Behind the Screen
At the cinema, sometimes you can see events as if they’re happening behind the screen and as if the screen were transparent like a showcase. This glass would take the colors from things and would let through only white, gray, and black. (Here we did not put physics into practice, but rather we observed black and white as if they were colors like green or red.) You could also think we’re imagining a showcase that we could say is white and transparent. However, we don’t mean to say that: therefore, does the analogy with a transparent green display case fail in any way?
Ludwig Wittgestein (Observations on colors)
Between the 1940s and 1960s, both in Europe as well as in South America and Asia, artists from diverse backgrounds focused not only on recovering the “pure” properties and essences of art, but also on asking how and when an image that is not reduced to the mere representation of a thing is formed. These artists inquired on the existence of an image a priori, as well as on the experience provided by perception and human consciousness. They delimited the order of things to see and not see at the same time. An intermediate space was conceived, situated between both extremes, between a priori ideas and experience, the body and the spirit. In this enigmatic place where things happen: behind the screen. There, white is no paler than snow and reaches a shade of gray when compared to it. In this intermediate space white is not the same for everyone, it’s not opaque and transparent as it’s usually held in scientific theories of color: How can something transparent be green but not white? Transparency and reflection exist only in the depth dimension of a visual image.
It is the sensible dimension which grants peremptory definitions about space, color, form, line, movement, depth (Paul Cézanne’s great obsession), virtuality, and reality. These aesthetic-philosophical issues—which were at the heart of the concerns of artists and groups linked to kinetic art, Op Art and the new abstraction trends that emerged in the post-war period or linked to accelerated modernization processes in the Global South, —are gaining relevance given the imminent arrival of artificial intelligence.

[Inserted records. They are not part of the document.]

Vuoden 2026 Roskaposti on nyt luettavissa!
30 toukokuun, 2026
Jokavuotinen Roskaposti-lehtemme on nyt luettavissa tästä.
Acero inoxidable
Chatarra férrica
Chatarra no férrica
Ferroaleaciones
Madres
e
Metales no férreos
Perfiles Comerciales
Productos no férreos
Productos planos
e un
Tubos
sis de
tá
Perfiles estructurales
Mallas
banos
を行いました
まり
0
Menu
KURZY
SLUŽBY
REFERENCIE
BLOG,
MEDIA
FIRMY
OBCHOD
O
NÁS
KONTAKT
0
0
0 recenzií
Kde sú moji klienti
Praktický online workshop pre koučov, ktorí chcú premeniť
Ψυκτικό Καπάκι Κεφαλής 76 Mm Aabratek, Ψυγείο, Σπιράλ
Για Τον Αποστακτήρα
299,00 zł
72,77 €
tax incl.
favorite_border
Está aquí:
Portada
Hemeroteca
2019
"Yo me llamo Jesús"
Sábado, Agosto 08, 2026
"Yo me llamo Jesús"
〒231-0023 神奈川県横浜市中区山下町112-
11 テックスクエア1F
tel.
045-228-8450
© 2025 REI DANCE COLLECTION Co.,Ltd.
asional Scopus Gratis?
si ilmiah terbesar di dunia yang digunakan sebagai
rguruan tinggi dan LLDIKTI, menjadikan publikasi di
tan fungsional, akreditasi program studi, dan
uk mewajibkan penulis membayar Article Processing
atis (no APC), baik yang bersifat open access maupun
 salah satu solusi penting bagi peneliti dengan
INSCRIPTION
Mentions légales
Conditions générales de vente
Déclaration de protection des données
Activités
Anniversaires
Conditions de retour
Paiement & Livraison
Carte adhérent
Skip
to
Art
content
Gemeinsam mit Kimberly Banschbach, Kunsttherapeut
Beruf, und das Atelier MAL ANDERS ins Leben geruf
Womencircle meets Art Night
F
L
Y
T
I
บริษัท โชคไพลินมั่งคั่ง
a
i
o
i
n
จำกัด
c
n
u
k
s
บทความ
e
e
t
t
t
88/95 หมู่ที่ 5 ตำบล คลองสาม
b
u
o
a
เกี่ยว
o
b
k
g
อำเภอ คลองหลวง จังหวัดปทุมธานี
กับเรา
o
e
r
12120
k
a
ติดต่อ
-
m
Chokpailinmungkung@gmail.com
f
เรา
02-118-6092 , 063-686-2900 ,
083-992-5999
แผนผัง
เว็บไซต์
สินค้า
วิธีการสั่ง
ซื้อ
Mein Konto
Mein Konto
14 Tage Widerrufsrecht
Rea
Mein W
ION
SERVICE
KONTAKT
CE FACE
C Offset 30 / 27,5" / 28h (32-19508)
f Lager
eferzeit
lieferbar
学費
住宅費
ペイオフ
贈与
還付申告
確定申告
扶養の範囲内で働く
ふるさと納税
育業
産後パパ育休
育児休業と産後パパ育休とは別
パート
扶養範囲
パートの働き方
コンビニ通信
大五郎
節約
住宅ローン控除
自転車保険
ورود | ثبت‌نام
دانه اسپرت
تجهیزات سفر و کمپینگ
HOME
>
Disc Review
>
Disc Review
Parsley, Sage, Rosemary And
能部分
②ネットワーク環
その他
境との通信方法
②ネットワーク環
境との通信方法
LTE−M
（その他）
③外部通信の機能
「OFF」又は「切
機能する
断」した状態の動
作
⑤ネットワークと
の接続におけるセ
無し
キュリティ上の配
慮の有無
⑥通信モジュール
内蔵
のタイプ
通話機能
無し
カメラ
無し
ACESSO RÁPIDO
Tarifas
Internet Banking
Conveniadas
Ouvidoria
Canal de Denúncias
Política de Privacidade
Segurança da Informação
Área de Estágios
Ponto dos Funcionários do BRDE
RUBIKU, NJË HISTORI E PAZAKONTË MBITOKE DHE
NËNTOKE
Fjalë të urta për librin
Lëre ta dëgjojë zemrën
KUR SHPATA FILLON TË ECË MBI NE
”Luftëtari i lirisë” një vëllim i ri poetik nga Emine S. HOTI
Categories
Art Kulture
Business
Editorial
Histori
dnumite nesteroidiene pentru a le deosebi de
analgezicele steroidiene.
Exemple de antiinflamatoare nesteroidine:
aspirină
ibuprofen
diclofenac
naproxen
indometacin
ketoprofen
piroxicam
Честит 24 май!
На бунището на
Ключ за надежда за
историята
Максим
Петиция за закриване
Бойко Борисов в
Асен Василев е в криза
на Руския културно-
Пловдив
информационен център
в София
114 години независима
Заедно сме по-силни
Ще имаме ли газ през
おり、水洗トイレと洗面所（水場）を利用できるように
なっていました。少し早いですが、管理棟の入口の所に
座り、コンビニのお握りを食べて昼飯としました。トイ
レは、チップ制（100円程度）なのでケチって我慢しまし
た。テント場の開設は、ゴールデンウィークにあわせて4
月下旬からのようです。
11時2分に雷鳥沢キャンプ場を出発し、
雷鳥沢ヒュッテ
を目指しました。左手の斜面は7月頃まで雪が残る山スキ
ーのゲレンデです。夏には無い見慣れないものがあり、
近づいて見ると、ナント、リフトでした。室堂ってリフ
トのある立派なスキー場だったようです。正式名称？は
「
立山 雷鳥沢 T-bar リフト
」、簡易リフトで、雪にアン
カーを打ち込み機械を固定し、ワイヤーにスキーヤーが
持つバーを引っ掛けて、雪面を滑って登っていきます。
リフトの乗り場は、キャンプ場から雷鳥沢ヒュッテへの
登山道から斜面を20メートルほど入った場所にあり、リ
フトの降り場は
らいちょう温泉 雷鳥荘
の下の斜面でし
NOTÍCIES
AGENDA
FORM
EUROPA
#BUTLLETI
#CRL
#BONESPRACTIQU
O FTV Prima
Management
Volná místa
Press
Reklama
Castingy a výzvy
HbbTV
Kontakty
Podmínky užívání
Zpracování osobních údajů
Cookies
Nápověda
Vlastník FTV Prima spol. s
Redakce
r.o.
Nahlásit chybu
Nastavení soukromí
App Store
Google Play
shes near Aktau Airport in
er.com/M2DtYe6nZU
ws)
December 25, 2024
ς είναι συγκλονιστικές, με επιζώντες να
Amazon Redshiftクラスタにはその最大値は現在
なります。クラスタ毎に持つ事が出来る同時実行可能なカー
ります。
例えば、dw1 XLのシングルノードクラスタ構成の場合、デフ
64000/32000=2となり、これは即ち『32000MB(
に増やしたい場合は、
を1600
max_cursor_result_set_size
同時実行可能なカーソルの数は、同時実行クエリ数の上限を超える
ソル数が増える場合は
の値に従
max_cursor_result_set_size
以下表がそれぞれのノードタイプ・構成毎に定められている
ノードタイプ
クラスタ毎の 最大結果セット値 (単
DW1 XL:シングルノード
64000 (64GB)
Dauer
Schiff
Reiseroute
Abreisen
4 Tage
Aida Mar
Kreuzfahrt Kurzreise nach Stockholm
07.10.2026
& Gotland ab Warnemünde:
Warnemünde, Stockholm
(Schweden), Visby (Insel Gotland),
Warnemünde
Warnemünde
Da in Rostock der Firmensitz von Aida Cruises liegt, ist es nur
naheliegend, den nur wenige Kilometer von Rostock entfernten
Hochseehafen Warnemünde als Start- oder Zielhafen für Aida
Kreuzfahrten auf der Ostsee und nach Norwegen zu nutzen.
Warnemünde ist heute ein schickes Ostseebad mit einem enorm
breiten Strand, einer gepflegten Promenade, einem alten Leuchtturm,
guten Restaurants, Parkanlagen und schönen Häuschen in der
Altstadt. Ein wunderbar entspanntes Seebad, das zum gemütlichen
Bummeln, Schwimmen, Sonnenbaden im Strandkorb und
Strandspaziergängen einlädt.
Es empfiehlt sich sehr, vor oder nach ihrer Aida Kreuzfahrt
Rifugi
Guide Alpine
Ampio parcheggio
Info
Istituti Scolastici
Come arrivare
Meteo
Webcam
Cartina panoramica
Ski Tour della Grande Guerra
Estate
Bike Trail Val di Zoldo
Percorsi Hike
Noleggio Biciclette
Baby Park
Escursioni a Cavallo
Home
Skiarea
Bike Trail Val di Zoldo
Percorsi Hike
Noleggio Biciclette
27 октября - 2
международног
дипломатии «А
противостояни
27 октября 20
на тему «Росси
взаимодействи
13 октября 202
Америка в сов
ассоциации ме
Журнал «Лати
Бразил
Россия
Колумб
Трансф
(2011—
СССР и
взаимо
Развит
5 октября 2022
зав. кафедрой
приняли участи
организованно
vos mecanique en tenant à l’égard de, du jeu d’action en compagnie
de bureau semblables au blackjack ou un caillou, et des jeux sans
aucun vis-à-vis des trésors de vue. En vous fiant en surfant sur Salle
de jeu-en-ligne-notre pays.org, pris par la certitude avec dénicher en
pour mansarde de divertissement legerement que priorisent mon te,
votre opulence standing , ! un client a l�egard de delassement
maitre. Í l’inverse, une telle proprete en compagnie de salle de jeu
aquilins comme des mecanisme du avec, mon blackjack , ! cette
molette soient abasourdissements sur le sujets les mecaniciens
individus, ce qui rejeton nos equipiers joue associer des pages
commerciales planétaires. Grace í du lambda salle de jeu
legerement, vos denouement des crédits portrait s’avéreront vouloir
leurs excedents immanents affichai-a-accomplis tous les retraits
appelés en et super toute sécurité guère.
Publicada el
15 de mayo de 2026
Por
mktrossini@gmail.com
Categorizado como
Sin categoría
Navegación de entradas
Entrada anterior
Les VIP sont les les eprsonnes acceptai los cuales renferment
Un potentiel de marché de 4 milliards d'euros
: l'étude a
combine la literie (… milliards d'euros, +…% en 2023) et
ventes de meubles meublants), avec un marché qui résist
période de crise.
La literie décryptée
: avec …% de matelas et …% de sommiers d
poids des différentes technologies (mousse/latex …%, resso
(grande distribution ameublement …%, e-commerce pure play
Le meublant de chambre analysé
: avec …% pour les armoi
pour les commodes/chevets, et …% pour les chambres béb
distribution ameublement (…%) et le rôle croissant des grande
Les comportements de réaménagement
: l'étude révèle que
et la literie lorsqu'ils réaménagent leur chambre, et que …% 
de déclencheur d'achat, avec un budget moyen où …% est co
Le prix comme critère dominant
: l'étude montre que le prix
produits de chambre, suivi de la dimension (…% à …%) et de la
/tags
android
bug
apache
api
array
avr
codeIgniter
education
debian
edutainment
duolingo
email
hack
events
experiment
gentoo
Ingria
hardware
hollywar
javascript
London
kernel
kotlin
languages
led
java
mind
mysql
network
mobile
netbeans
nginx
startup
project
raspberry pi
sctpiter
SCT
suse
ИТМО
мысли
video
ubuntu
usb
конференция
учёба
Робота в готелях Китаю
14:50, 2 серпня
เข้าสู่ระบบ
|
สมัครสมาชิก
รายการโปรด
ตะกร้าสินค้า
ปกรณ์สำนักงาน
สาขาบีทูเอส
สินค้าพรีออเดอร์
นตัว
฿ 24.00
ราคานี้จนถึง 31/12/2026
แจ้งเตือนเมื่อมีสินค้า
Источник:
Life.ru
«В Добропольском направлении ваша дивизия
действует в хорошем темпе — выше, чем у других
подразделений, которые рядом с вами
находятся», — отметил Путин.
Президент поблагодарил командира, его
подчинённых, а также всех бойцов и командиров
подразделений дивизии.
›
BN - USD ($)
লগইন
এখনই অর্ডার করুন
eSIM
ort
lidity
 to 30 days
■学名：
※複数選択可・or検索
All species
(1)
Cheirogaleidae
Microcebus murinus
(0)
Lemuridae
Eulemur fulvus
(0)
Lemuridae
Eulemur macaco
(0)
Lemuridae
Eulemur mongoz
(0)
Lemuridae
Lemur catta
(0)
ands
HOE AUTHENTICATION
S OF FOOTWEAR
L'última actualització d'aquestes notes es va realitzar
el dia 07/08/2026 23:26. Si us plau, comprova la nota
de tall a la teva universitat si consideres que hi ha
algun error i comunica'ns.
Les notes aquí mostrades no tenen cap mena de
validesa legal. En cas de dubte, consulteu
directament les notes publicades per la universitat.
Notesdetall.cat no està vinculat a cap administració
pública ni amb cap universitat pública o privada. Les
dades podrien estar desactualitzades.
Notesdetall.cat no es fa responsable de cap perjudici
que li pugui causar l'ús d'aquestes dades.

The artists gathered in the exhibition Detrás de la pantalla [Behind the Screen] capture in the space of the canvas color and movement, the enigma of seeing and not seeing. The impossibility of connecting sensible goals of experience with the reach of science in its eagerness to view things from fixed and stable categories. The smartphone’s screen—just like the canvas or support in painting—flattens what we see. These leave the exclusive dominance of three-dimensionality to sculpture, to what is often superimposed on the naked eye when we perceive an object. However, we know that a chair may or may not contain a body at rest. RGR offers a wide panorama of perspectives from artists who question what we see from this intermediate space that sometimes reverberates behind the screen.
Gabriela Rangel
Exhibition organized by Gabriela Rangel in collaboration with Ricardo González Ramos.